Bitlis Ağır Ceza Mahkemesi'ndeki duruşmada, komşusuna çay içmeye gittiği sırada kendisini eve çağırarak döven ve bıçakla tehdit eden kocasını, bıçaklayarak öldüren S.N'nin yargılandığı dava karara bağlandı.
Karar öncesi mütalaa veren Cumhuriyet Savcısı Ömer Taha Onat, öldürülen C.N'nin eşi S.N'yi dövmesinin alışkanlık haline geldiğini belirterek, sanığın kendisini döven eşine karşı savunmada kaldığını kaydetti.
Sanığın olay sırasında tedbirsizlik ve dikkatsizlik sonucu, meşru müdafaada ölçüyü kaçırarak eşinin ölümüne sebep olduğunu bildiren Onat, N.S'nin 5 yıla kadar hapis cezası ile cezalandırılmasını talep etti.
Davayı karara bağlayan mahkeme heyeti, ''kasten öldürme'' suçundan dava açılan sanığa, ''eylemin meşru savunmada sınırın aşılması mazur görülebilecek bir heyecan, korku ve telaştan ileri geldiği'' gerekçesiyle ceza verilmesine yer olmadığına karar verdi.
-S.N'nin avukatı Bayil-
S.N'nin avukatı Halil İbrahim Bayil, AA muhabirine, 17 Kasım 2011'de eşi C.N'yi öldüren S.N'nin ''kasten adam öldürmek'' suçundan Bitlis Sulh Ceza Mahkemesi'nce tutuklandığını hatırlattı.
Bitlis Cumhuriyet Başsavcılığı'nca yürütülen soruşturmanın ardından, müvekkili hakkında Bitlis Ağır Ceza Mahkemesi'ne kasten öldürme suçundan kamu davası açıldığını anlatan Bayil, yargılama sırasında S.N'nin tutuksuz yargılanmak üzere serbest bırakıldığını ifade etti.

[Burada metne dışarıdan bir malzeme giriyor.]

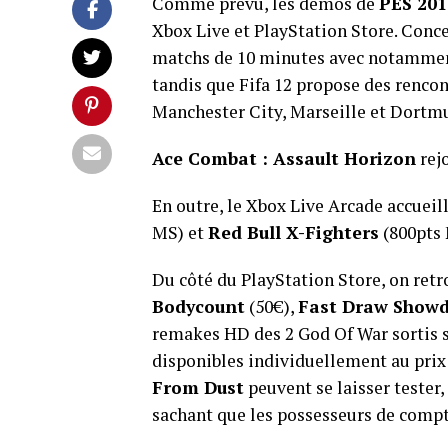
Comme prévu, les démos de
PES 201
Xbox Live et PlayStation Store. Concer
matchs de 10 minutes avec notamment 
tandis que Fifa 12 propose des rencon
Manchester City, Marseille et Dortm
Ace Combat : Assault Horizon
rej
En outre, le Xbox Live Arcade accueil
MS) et
Red Bull X-Fighters
(800pts 
Du côté du PlayStation Store, on re
Bodycount
(50€),
Fast Draw Show
remakes HD des 2 God Of War sortis s
disponibles individuellement au prix 
From Dust
peuvent se laisser tester,
sachant que les possesseurs de compt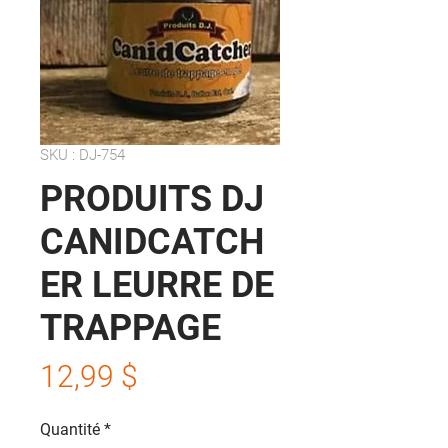
SKU : DJ-754
PRODUITS DJ
CANIDCATCH
ER LEURRE DE
TRAPPAGE
Prix
12,99 $
Quantité
*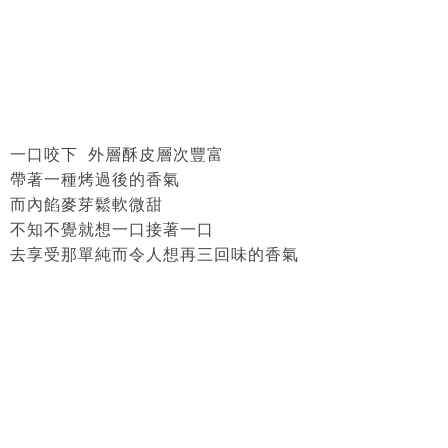
一口咬下 外層酥皮層次豐富
帶著一種烤過後的香氣
而內餡麥芽鬆軟微甜
不知不覺就想一口接著一口
去享受那單純而令人想再三回味的香氣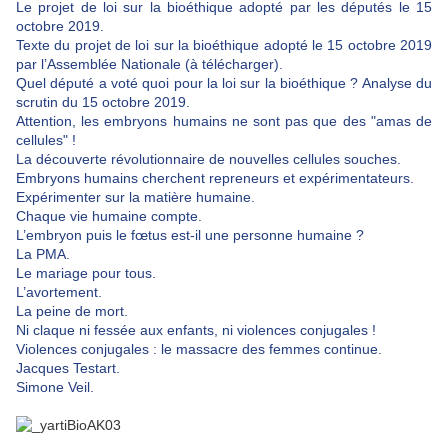
Le projet de loi sur la bioéthique adopté par les députés le 15
octobre 2019.
Texte du projet de loi sur la bioéthique adopté le 15 octobre 2019
par l’Assemblée Nationale (à télécharger).
Quel député a voté quoi pour la loi sur la bioéthique ? Analyse du
scrutin du 15 octobre 2019.
Attention, les embryons humains ne sont pas que des "amas de
cellules" !
La découverte révolutionnaire de nouvelles cellules souches.
Embryons humains cherchent repreneurs et expérimentateurs.
Expérimenter sur la matière humaine.
Chaque vie humaine compte.
L’embryon puis le fœtus est-il une personne humaine ?
La PMA.
Le mariage pour tous.
L’avortement.
La peine de mort.
Ni claque ni fessée aux enfants, ni violences conjugales !
Violences conjugales : le massacre des femmes continue.
Jacques Testart.
Simone Veil.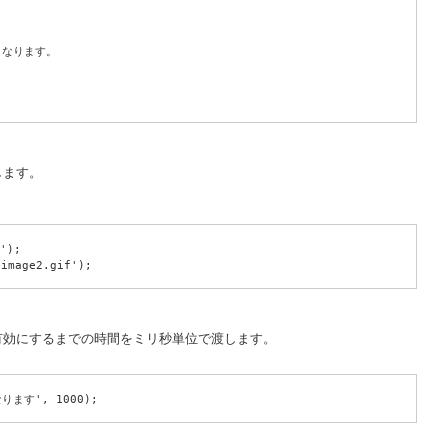
くなります。
します。
');
/image2.gif');
有効にするまでの時間をミリ秒単位で渡します。
なります', 1000);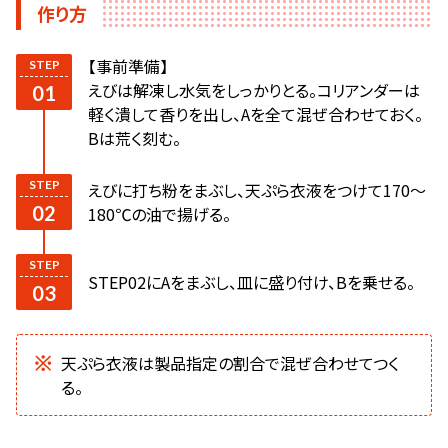
作り方
【事前準備】
えびは解凍し水気をしっかりとる。コリアンダーは
軽く潰して香りを出し、Aを全て混ぜ合わせておく。
Bは荒く刻む。
えびに打ち粉をまぶし、天ぷら衣液をつけて170～
180℃の油で揚げる。
STEP02にAをまぶし、皿に盛り付け、Bを乗せる。
天ぷら衣液は製品指定の割合で混ぜ合わせてつく
る。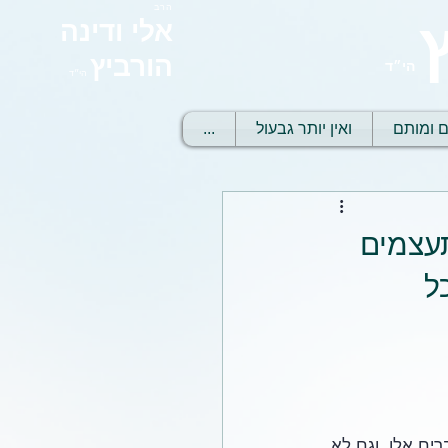
הרב
אלי ודינה
הורביץ
הי״ד
הי״ד
ם ומותם
ואין יותר גבעול
...
תעצמים
ל
ים אלו, וגם לא 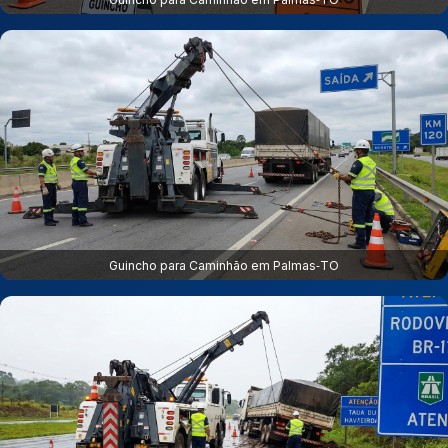
Guincho para Caminhão em Palmas‑TO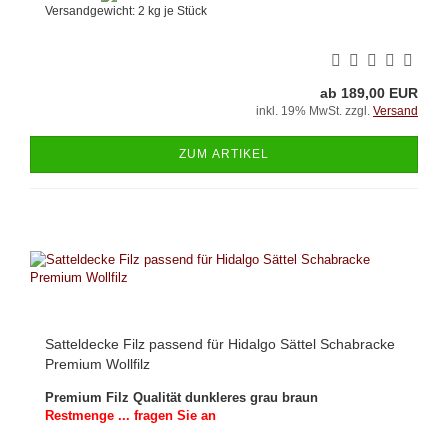
Versandgewicht:
2
kg je Stück
ab 189,00 EUR
inkl. 19% MwSt. zzgl.
Versand
ZUM ARTIKEL
Satteldecke Filz passend für Hidalgo Sättel Schabracke
Premium Wollfilz
Premium Filz Qualität dunkleres grau braun
Restmenge ... fragen Sie an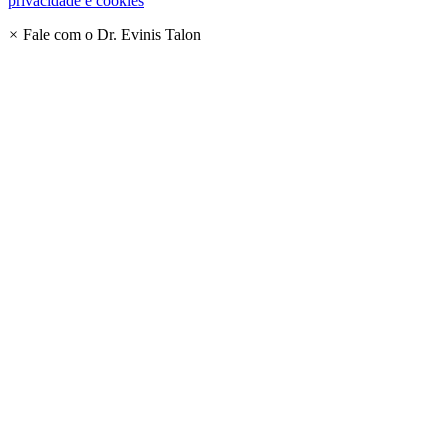
privacidade e cookies
×
Fale com o Dr. Evinis Talon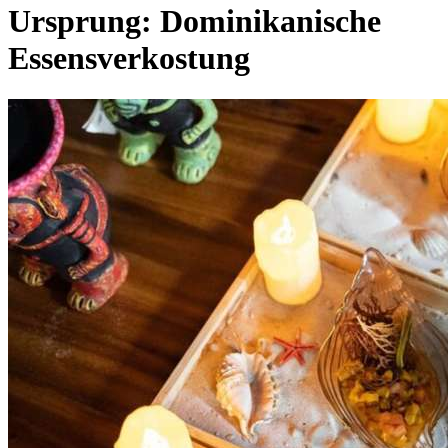
Ursprung: Dominikanische
Essensverkostung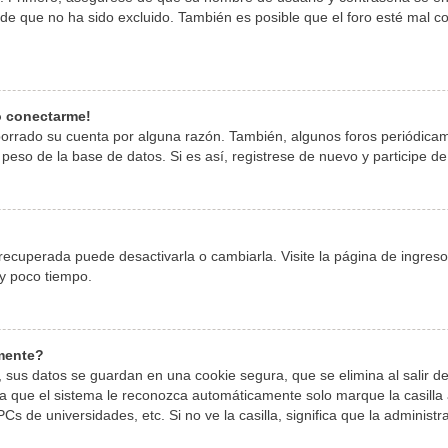
 que no ha sido excluido. También es posible que el foro esté mal con
o conectarme!
 borrado su cuenta por alguna razón. También, algunos foros periódic
peso de la base de datos. Si es así, registrese de nuevo y participe de
ecuperada puede desactivarla o cambiarla. Visite la página de ingreso 
y poco tiempo.
amente?
 sus datos se guardan en una cookie segura, que se elimina al salir de
 que el sistema le reconozca automáticamente solo marque la casilla a
Cs de universidades, etc. Si no ve la casilla, significa que la administr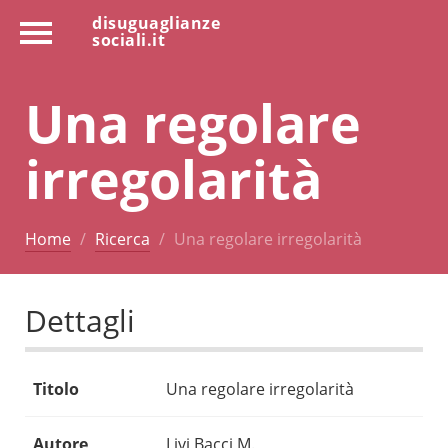
disuguaglianze
sociali.it
Una regolare
irregolarità
Home
Ricerca
Una regolare irregolarità
Dettagli
Titolo
Una regolare irregolarità
Autore
Livi Bacci M.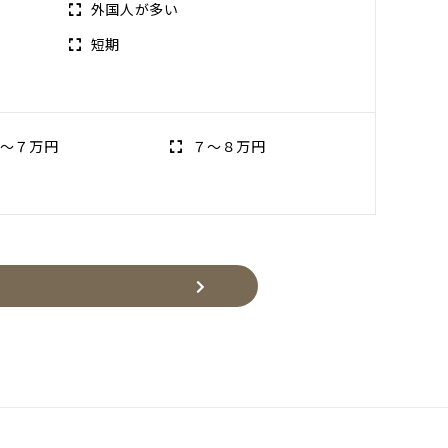
外国人が多い
短期
〜７万円
７〜８万円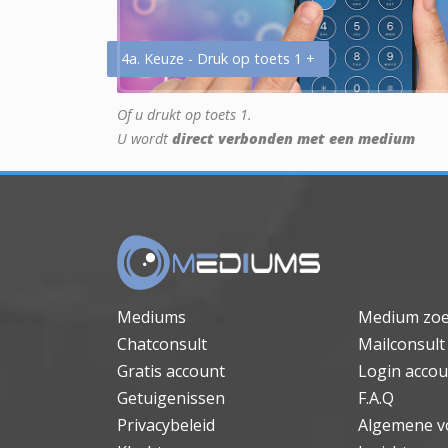
4a. Keuze - Druk op toets 1 +
Of u drukt op toets 1.
U wordt
direct verbonden met een medium
Mediums
Medium zo
Chatconsult
Mailconsult
Gratis account
Login accou
Getuigenissen
F.A.Q
Privacybeleid
Algemene v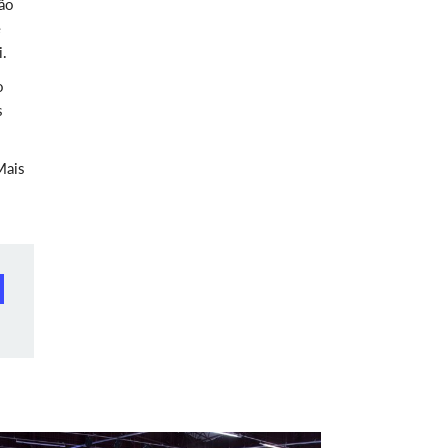
são
e
i.
o
s
Mais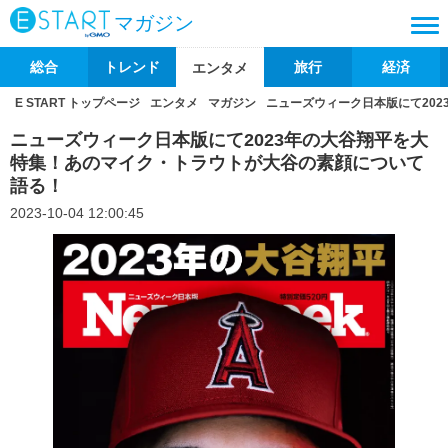
マガジン
総合
トレンド
旅行
経済
エンタメ
E START トップページ
エンタメ
マガジン
ニューズウィーク日本版にて20
ニューズウィーク日本版にて2023年の大谷翔平を大
特集！あのマイク・トラウトが大谷の素顔について
語る！
2023-10-04 12:00:45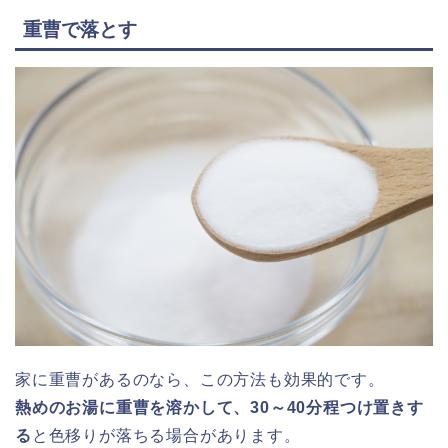
重曹で落とす
家に重曹があるのなら、この方法も効果的です。
熱めのお湯に重曹を溶かして、30～40分程つけ置きす
る
と色移りが落ちる場合があります。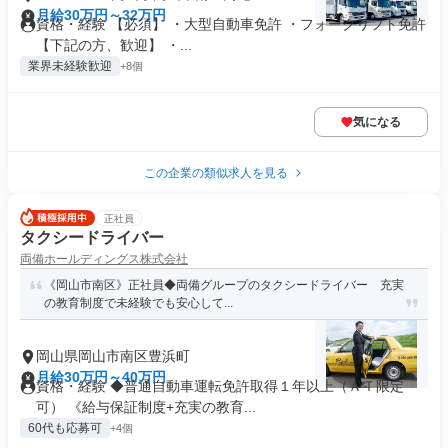
月給30万円～32万円
資格・経験 【必須】 ・大型自動車免許 ・フォークリフト免許
【下記の方、歓迎】 ・...
業界未経験歓迎
+8個
気になる
この企業の類似求人を見る
正社員
タクシードライバー
両備ホールディングス株式会社
《岡山市南区》正社員◆両備グループのタクシードライバー 充実
の教育制度で未経験でも安心して...
岡山県岡山市南区豊浜町
月給30万円～40万円
資格・経験 ◆普通自動車運転免許取得１年以上（ＡＴ限定
可） 《給与保証制度+充実の教育...
60代も応募可
+4個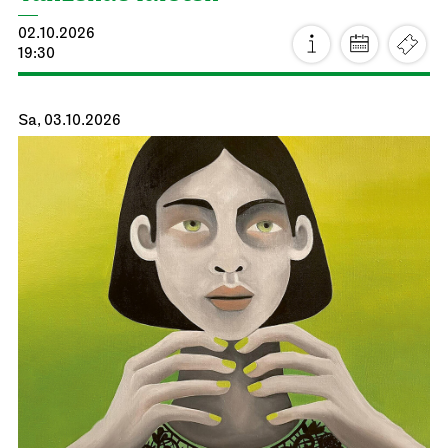
02.10.2026
19:30
Sa, 03.10.2026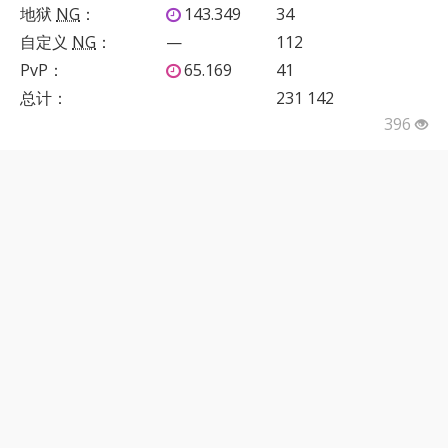
地狱
NG
：
143.349
34
自定义
NG
：
—
112
PvP
：
65.169
41
总计：
231 142
396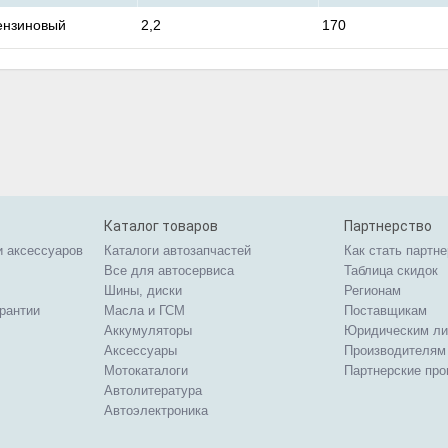
ензиновый
2,2
170
Каталог товаров
Партнерство
и аксессуаров
Каталоги автозапчастей
Как стать партн
Все для автосервиса
Таблица скидок
Шины, диски
Регионам
арантии
Масла и ГСМ
Поставщикам
Аккумуляторы
Юридическим л
Аксессуары
Производителям
Мотокаталоги
Партнерские пр
Автолитература
Автоэлектроника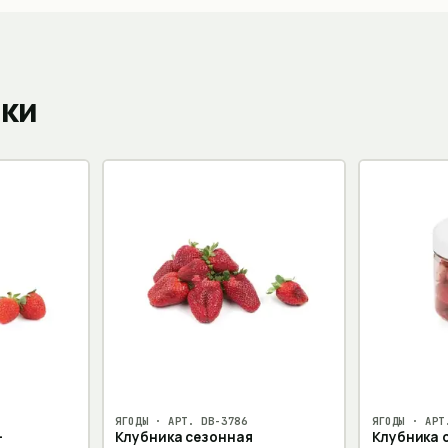
пки
ЯГОДЫ
· АРТ.
DB-3786
ЯГОДЫ
· АР
-
Клубника сезонная
Клубника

Bayil, müvekkilinin tutuksuz yargılanmasının bir süre devem ettiğine işaret ederek, şunları söyledi:
''Ağır Ceza Mahkemesi, 31 Mayıs 2012 tarihinde kararını açıkladı. Mahkeme, müvekkilime herhangi bir ceza vermedi ve hüküm olarak da ceza verilmesine yer olmadığına karar verdi. Mahkemenin somut yönde yaptığı değerlendirmeler vardı. Olayın neticesinde mahkemenin verdiği hüküm, bizce hukuka uygun. Mahkeme, temyiz yolu açık olmak üzere karar verdi.''
Müvekkilinin, Bitlis Ağır Ceza Mahkemesi'nce düzenlenen iddianame doğrultusunda ''kasten adam öldürmek'' suçundan müebbet hapis istemiyle ve aynı zamanda TCK'nın 29. Maddesi ''haksız tahrik'' hükümleriyle yargılandığını anımsatan Bayil, ''TCK 27/2 maddesinde 'meşru savunmada sınırın, korku, telaş, panik halinin aşılmasında' sanığa ceza verilemeyeceği açıkça belirtilmiştir.
Somut olayda müvekkilimin maddedeki şartları taşıdığı yerel mahkeme tarafından dikkate alınarak, böyle bir karar alma cihetine gidildi'' diye konuştu.
Somut olayda müvekkilimin maddedeki şartları taşıdığı yerel mahkeme tarafından dikkate alınarak, böyle bir karar alma cihetine gidildi'' diye konuştu.